What to do. According to the Coober Pedy travel text, how long did it take to dig out Faye's underground home?

6. Go into Faye’s Underground Home
Alongside opals, Coober Pedy is famous for its subterranean universe, with a labyrinth of underground homes designed to protect residents from the scorching summer heat. During the summer months, the temperature in Coober Pedy can hit 45°C during the day, so people started building their homes into the hills and underground to stay cool.
There are a few different homes open to the public, but my favourite is Faye’s Underground House and Mine.
Faye Nayler was the first woman to own and operate a mine in Coober Pedy, and she built this home with her fortunes. Along with two friends, it took her eight years to dig out the home with picks and shovels.
The home has a fabulous 70s vibe and one room has something completely unexpected – I won’t ruin the surprise, you have to go there and see it for yourself!
Tours of the home are $20 per person (cash or card) and also include a visit to Faye’s mine. Located underneath her home, it’s here where she discovered the opals that would make her a millionaire.
Caroline, the lady who ran our tour, is also a miner, so gave us some great insight into life working in the town.
Pro tip: If you turn up and the door’s closed, just ring the bell or wait a bit – the tour guide will be in the middle of a tour and will come get you for the next tour.
7. Have a look at the Serbian Orthodox Church
It’s not only houses that are built underground in Coober Pedy. Places of worship have also been dug out of the earth.
The most beautiful underground church in Coober Pedy is the Serbian Orthodox Church. This is a must-see landmark in Coober Pedy, I think, located just a short drive out of the main street of town.
Built in 1993 by local Serbian families who wanted to create a place of worship for the town’s growing Serbian community, the church is entirely underground.
You’ll see this church featured in many of the town’s postcards – and rightly so, as the intricate frescoes and colourful leadlight windows make it a gorgeous place to visit. The ceiling is ornately carved and the lacquer painted over it makes it seem to glow golden.
Entry is with a $5 donation (drop it in the box on your way in. And please do – we saw so many people just ignoring the sign and walking in without paying!).
8. Step inside St Peter & Paul Church
Right on the main street of Coober Pedy, you’ll find another underground church, the St Peter & Paul Church.
While it’s not as elaborate as the Serbian Orthodox Church, it’s still worth a visit because this is the first purpose-built underground Catholic Church of its type in the world. Mass services are still held here.
You may have to scramble around in the dark to turn on the lights when you arrive, as we did! Drop a gold coin donation in the box as your entry fee.
9. Visit the Catacomb Church
While more humble than the Serbian Orthodox Church, the Catacomb Church is still a remarkable underground structure. Dug out in the 1970s, the church is carved into the sandstone.
It’s still used for Sunday services, but visitors are welcome to explore at any other time – it’s open 24 hours!

Given records.

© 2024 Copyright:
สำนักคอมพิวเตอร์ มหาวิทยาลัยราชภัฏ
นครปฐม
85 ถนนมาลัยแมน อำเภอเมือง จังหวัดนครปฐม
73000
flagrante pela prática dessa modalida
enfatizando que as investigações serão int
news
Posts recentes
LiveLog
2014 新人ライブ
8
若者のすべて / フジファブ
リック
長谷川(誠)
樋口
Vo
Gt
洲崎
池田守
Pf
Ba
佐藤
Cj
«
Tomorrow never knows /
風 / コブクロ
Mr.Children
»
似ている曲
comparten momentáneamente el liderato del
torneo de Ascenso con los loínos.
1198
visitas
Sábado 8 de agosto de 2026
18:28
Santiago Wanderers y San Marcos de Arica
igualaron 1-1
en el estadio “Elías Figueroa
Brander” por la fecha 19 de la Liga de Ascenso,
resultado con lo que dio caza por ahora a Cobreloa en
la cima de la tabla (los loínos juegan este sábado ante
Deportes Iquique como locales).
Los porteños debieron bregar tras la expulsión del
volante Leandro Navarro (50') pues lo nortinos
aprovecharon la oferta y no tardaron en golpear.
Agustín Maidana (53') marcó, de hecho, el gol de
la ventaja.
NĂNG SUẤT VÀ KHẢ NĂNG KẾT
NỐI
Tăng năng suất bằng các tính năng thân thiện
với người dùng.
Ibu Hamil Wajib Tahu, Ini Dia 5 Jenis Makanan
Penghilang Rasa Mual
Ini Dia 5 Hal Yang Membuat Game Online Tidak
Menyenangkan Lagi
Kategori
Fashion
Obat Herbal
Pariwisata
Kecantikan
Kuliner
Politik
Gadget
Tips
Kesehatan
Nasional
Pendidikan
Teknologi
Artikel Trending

Your solution. Eight years.